The probation-only verdict outraged many in the community, and set off a massive firestorm on social media.

“Both leadership and members of our organization were outraged at this news,” read a press release from the local chapter of the #MeToo movement, according to the Springfield News-Leader. “We strongly believe that one of the best ways to lower the rates of sexual assault is to punish perpetrators.”

“Rulings like this send a strong message to rapists that they can get away with it,” the statement continued. “Not only is it unjust, but sends the message to victims that pursuing justice isn’t worth it.”

Prosecutors had asked for the maximum sentence of seven years in prison for Gormley, according to the Springfield News-Leader.

Gormley’s attorney argued that his client hadn’t begun sex offender counseling after being released from the sex offender program when he committed the rape, and should therefore be given only probation.

The angry prosecutor took to social media to quote President Ronald Reagan after the verdict.

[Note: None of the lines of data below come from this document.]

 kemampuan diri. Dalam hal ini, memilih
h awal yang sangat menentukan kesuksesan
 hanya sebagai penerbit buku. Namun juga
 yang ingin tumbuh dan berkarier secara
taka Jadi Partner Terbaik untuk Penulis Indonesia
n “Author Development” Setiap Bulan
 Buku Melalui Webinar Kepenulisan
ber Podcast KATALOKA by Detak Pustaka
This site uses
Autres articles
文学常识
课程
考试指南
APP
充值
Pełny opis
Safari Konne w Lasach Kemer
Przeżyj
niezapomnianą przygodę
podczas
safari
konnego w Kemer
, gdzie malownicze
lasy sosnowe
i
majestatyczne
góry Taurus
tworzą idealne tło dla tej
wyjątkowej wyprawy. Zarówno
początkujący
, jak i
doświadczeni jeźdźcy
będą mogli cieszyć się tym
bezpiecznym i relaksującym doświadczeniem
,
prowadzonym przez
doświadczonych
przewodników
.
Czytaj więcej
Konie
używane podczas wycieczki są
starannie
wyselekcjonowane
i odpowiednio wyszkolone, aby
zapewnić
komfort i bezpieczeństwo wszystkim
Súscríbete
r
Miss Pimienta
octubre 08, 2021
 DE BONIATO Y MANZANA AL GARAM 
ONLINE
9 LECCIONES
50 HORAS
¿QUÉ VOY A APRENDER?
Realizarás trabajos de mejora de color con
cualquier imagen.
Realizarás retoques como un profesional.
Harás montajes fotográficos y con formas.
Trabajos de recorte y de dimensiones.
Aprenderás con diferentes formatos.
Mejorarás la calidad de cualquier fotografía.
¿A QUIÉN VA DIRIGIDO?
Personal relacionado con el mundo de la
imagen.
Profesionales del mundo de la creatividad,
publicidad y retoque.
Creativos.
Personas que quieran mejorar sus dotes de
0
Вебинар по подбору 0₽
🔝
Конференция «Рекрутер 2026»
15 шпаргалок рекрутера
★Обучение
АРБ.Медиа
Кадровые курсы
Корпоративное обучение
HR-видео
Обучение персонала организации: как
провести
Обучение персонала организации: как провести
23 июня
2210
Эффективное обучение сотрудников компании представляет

“We must reject the idea that every time a law’s broken, society is guilty rather than the law breaker. It’s time to restore the American precept that each individual is accountable for his actions,” Patterson tweeted.

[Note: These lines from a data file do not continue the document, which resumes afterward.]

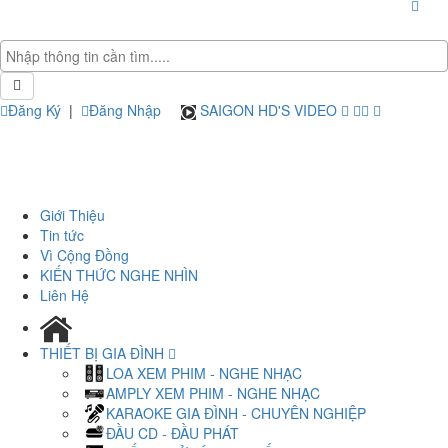
Đăng Ký
|
Đăng Nhập
SAIGON HD'S VIDEO
Giới Thiệu
Tin tức
Vì Cộng Đồng
KIẾN THỨC NGHE NHÌN
Liên Hệ
THIẾT BỊ GIA ĐÌNH
LOA XEM PHIM - NGHE NHẠC
AMPLY XEM PHIM - NGHE NHẠC
KARAOKE GIA ĐÌNH - CHUYÊN NGHIỆP
ĐẦU CD - ĐẦU PHÁT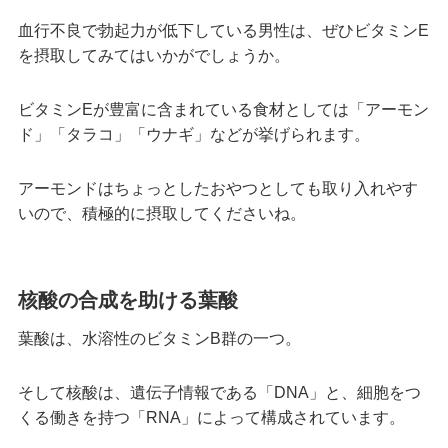
血行不良で勃起力が低下している男性は、ぜひビタミンE
を摂取してみてはいかがでしょうか。
ビタミンEが豊富に含まれている食材としては「アーモン
ド」「タラコ」「ウナギ」などが挙げられます。
アーモンドはちょっとしたおやつとしても取り入れやす
いので、積極的に摂取してくださいね。
核酸の合成を助ける葉酸
葉酸は、水溶性のビタミンB群の一つ。
そして核酸は、遺伝子情報である「DNA」と、細胞をつ
くる働きを持つ「RNA」によって構成されています。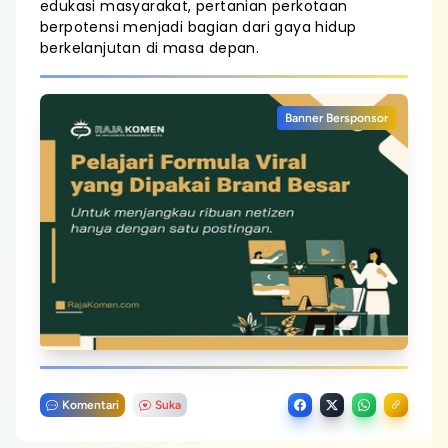
edukasi masyarakat, pertanian perkotaan
berpotensi menjadi bagian dari gaya hidup
berkelanjutan di masa depan.
Banner Bersponsor
Komentari
Suka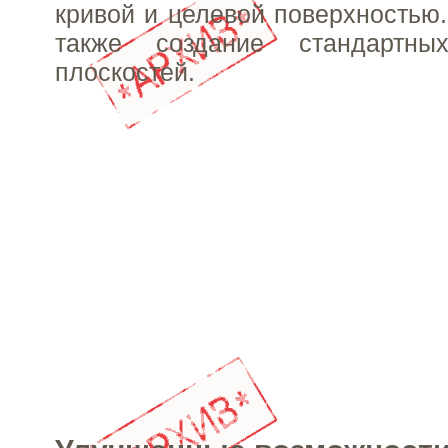
кривой и целевой поверхностью
также создание стандартны
плоскостей.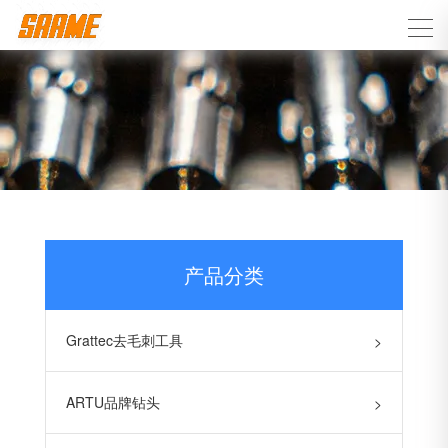
产品分类
Grattec去毛刺工具
>
ARTU品牌钻头
>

The local #MeToo chapter called Gormley’s sentence a “setback to the efforts of our organization and city leaders who are invested in regaining the trust of survivors, getting more women to report, and ensuring that justice is served more even-handedly,” according to the Springfield News-Leader.

The group said Holden’s ruling has made other victims going through the prosecution process afraid their voices will not be heard and that they will not get justice.